Work item
Give the number of lines in the entries that contain "Projekten". State only the count.

Data for review
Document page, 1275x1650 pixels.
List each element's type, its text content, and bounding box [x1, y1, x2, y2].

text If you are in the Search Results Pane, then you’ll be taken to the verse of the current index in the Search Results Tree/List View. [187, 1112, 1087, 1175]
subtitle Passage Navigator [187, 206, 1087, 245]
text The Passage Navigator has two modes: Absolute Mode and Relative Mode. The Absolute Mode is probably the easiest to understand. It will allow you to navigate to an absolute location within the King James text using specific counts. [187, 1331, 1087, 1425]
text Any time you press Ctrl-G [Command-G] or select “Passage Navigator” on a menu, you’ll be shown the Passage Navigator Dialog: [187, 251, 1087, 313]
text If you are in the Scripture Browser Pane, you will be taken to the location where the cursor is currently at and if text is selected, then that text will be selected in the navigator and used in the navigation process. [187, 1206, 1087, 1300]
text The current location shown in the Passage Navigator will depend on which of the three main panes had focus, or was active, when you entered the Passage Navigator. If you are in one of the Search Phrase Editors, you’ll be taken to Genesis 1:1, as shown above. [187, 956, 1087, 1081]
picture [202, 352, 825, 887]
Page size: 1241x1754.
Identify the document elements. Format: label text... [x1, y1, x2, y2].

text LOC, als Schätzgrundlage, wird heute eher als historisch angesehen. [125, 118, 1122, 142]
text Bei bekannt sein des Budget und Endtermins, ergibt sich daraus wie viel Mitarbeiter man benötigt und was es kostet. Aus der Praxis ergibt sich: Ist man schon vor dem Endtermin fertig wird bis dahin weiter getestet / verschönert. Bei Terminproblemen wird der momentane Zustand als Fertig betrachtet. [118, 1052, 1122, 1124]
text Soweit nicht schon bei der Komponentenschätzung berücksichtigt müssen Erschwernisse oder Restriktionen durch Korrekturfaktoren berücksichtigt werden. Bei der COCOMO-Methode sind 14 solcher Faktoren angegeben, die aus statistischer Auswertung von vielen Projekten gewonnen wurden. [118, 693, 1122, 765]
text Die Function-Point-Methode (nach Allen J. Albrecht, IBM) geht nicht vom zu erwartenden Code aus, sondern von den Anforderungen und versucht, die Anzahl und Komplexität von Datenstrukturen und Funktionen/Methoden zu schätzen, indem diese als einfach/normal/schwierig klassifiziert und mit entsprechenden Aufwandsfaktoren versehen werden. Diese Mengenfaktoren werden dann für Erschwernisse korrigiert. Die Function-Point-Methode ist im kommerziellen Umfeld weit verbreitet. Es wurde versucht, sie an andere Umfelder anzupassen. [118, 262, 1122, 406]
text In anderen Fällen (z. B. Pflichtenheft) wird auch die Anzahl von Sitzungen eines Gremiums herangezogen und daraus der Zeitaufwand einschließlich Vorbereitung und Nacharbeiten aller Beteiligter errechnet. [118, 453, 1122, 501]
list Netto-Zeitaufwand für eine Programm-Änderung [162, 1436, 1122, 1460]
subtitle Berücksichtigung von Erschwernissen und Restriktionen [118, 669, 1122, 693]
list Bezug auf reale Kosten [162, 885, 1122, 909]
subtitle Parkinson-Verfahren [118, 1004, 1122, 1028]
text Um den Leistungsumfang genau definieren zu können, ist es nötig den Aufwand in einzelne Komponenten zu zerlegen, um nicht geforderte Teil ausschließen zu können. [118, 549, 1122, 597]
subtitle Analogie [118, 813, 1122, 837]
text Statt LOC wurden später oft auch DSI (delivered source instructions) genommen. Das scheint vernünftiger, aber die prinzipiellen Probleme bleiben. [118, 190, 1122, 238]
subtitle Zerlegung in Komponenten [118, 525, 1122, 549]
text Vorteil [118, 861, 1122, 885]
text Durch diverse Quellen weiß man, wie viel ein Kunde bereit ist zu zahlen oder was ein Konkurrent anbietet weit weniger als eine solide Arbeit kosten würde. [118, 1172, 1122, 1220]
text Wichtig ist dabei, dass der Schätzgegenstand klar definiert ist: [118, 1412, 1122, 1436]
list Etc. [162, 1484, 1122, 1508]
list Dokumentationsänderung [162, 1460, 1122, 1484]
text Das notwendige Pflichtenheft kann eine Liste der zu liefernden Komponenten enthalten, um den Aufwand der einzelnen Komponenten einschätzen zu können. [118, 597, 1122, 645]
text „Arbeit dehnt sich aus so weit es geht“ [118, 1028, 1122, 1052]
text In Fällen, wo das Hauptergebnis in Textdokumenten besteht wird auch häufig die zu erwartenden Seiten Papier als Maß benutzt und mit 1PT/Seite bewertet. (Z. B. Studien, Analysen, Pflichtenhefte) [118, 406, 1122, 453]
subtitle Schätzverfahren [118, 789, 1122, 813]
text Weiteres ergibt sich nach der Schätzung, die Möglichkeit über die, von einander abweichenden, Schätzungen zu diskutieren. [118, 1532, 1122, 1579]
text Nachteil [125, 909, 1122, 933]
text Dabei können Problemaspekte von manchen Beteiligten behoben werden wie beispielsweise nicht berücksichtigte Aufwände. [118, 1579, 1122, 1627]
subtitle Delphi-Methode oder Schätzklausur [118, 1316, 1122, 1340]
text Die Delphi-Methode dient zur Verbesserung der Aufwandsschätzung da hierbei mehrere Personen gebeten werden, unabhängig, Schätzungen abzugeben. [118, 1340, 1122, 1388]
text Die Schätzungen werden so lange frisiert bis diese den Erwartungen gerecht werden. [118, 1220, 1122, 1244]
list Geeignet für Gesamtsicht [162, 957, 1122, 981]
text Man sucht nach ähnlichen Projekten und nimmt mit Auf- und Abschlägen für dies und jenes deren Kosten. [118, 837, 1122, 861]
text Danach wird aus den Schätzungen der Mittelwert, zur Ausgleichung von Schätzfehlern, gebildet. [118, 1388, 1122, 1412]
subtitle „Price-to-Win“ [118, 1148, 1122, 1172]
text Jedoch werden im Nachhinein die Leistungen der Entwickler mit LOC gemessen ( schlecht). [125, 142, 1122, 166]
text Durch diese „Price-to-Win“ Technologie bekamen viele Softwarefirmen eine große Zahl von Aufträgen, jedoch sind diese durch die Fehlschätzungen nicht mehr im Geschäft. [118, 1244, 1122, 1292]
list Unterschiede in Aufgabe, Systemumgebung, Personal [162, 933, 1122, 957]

Exercise answer
2